Moacir dos Anjos defende a expografia da sua edição. “Em cada ‘cidadela’ ou agrupamento denso de salas com formatos diferentes e com alturas de paredes variadas (além de pintadas em três tons distintos de branco), o visitante não possuía um único caminho a tomar, por vezes tendo de fazer opções por um trajeto e abandonar outro, de modo que talvez até não tivesse acesso a algumas das salas da mostra. Assim como na vida, escolhas tinham de ser feitas.”

Lagnado recorda de mudanças ocorridas no decorrer do projeto. “A mostra de Marcel Broodthaers precisava estar no ambiente com ar condicionado porque era um acervo de museu. Minha vontade inicial era colocá-lo na entrada do pavilhão. Sempre trabalho escutando os artistas para compreender, de saída, o que seria a situação ideal. À medida que as obras vão se definindo, imagino diálogos inesperados para estabelecer aproximações malucas, estranhas. Prefiro criar tensões, hiatos, saltos de significados.”

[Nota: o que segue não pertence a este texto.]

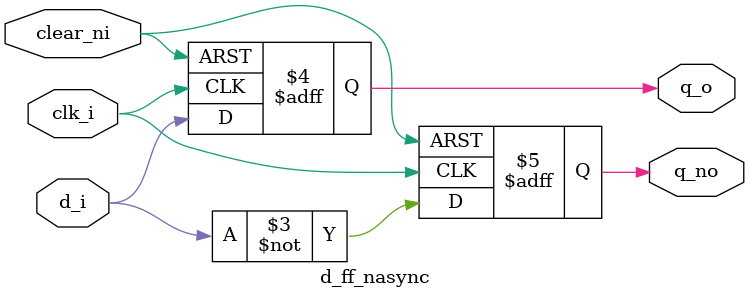
<source format=sv>
module d_ff_nasync (
    input  logic clear_ni,
    input  logic d_i,
    input  logic clk_i,
    output logic q_o,
    output logic q_no
);

  always_ff @(posedge clk_i, negedge clear_ni) begin
    if (~clear_ni) begin
      q_o  <= 0;
      q_no <= 1;
    end else begin
      q_o  <= d_i;
      q_no <= ~d_i;
    end
  end

endmodule

</source>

A expografia realizada pelo arquiteto Martin Corullon para a 30ª edição do evento, com curadoria do venezuelano Luis Pérez-Oramas, foi muito elogiada por profissionais do circuito. “Ao mesmo tempo que fizemos recintos mais reservados e densos de informação, nos espaços fora desses ambientes, os de circulação, quase não havia obras à vista. Esse silêncio visual era importante para permitir alternância entre descanso e foco. O desafio foi conseguir criar, ao mesmo tempo, ambientes reservados e fluidez de percurso. Esse era o nó do projeto”, conta Corullon, que ironiza quem considerou seu trabalho museológico em excesso. “Por ter um trabalho 90% focado em projetos urbanos e de edifícios, tenho a possibilidade de fugir do repertório da expografia tradicional. Em geral, acho-a pesada e careta, sem nenhuma graça construtiva e com poucos recursos arquitetônicos, e sim muito museológicos.”